The problem with your reasoning is that according to quantum mechanics, if you want to measure the position of a particle whose wave function is very spread-out (ie it has a reasonably well defined momentum) you must subject it to some form of interaction that causes its wave function to change and become more localised. There are two important constraints here- firstly, the localising happens at random, so the peak of the new wave function could be anywhere within the scope of the original wave function. The second is that the change in the shape of the wave function means that the particle no longer has a well defined momentum. Importantly, if you now want to measure the momentum again, you have to subject the particle to another interaction to change its wave function back to one that corresponds to a more tightly defined spread of momentum values, and when you do that there is a randomness to the effect, so that the new momentum you measure will not be the same as the earlier momentum associated with the particle before you tried to establish its position.
So the problem therefore, is that to narrow down the momentum of a particle you must manipulate its wave function into one that is very spread out, which means that you are very unsure where the particle is. On the contrary, if you want to know where a particle is, you have to manipulate its wave function to be very localised, in which case it no longer has a well-defined momentum. And every time you cause the particle to switch between a localised or unlocalised wave function by performing an experiment on it, you introduce changes that are random in nature, so you can never really pin down the position and momentum together.
If you want a more mathematical insight...
The momentum of a particle is determined by the frequency of its wave function. The only type of wave that has a single frequency- ie that can be equated to a perfectly defined momentum- is a pure sine wave, which has to be spread-out everywhere (and is in effect an idealised mathematical abstraction).

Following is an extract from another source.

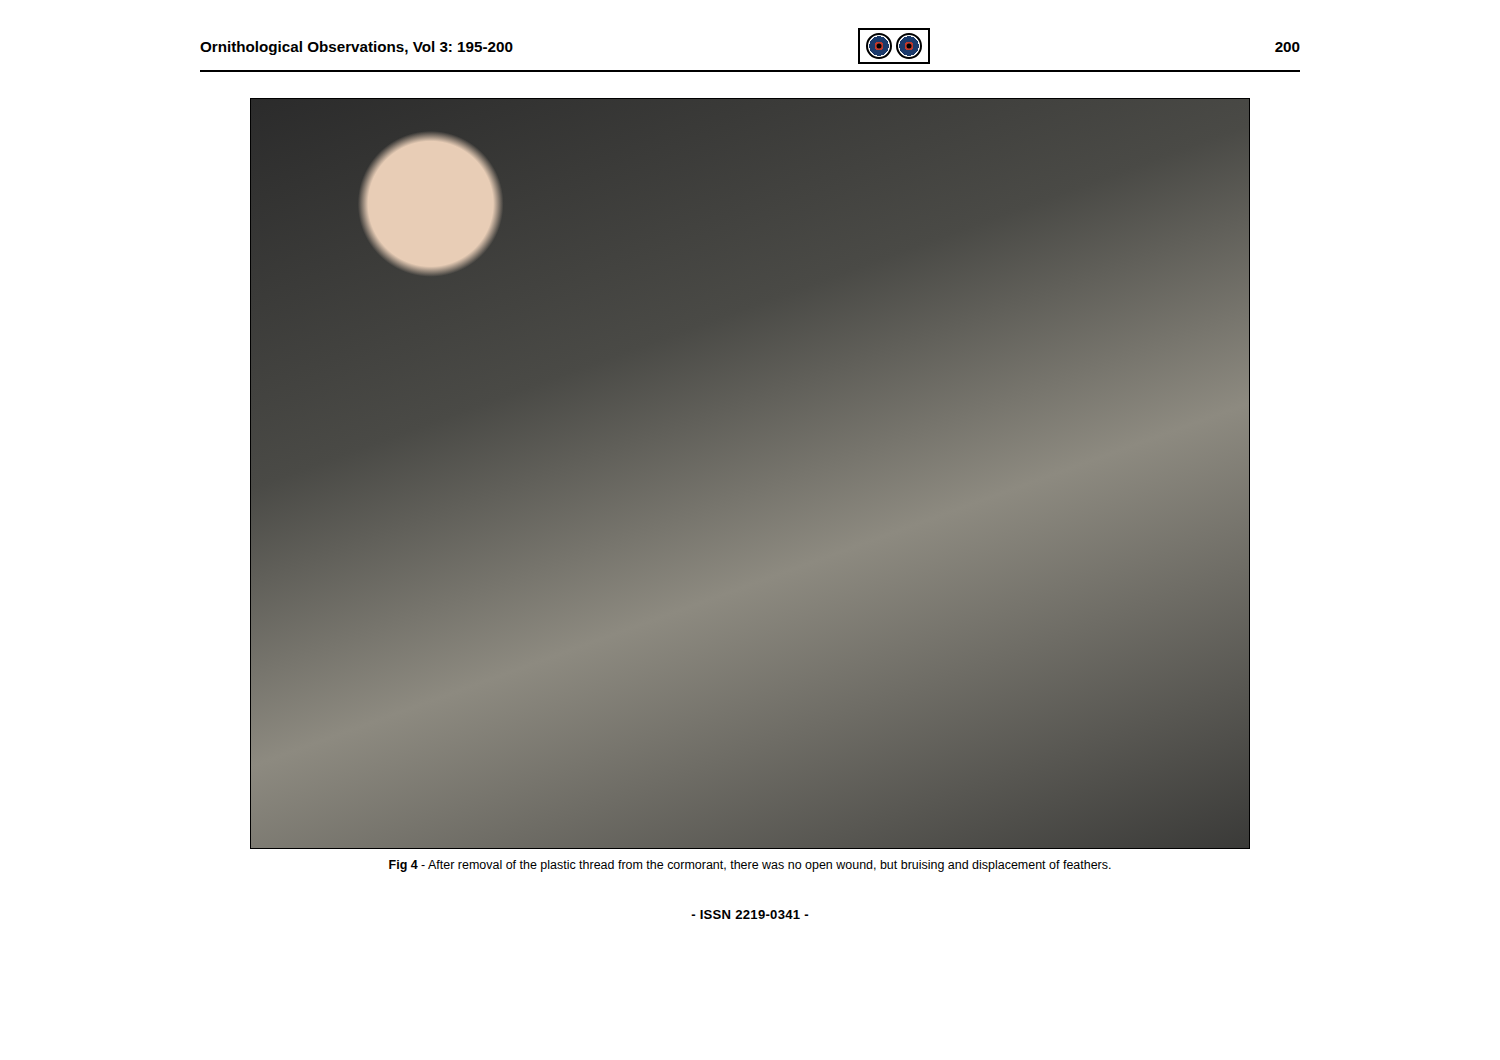Ornithological Observations, Vol 3: 195-200
200
Fig 4 - After removal of the plastic thread from the cormorant, there was no open wound, but bruising and displacement of feathers.
- ISSN 2219-0341 -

The location of a particle can be anywhere where its wave function is non-zero, so in the ideal case of a particle whose wave function is a sine wave spread through all space, the particle could be anywhere.
In formal quantum mechanics, it is possible in theory to localise a particle at a point in space, in which case its wave function is a spike with an infinitesimally narrow width, known as a Dirac delta function, which does not have a frequency (so you cannot associate a momentum with it).
You can, however, express a delta function, or any roughly localised function such as your red wave, as a sum of lots of component waves, each component being a sine wave with a well defined frequency. You can therefore think of your red wave as being a mix of sine waves, where the mix has a spread of frequencies.
What is especially beautiful and intriguing about quantum mechanics is that when you measure the momentum of a particle which is in a state represented by your red-wave, ie one that has a mix of frequency components, you effectively force the particle's wave function to switch to become just one of those components, unpredictably, where the probability of the particle picking one component over another is related to how much each component figured in the mix of components that formed the red wave.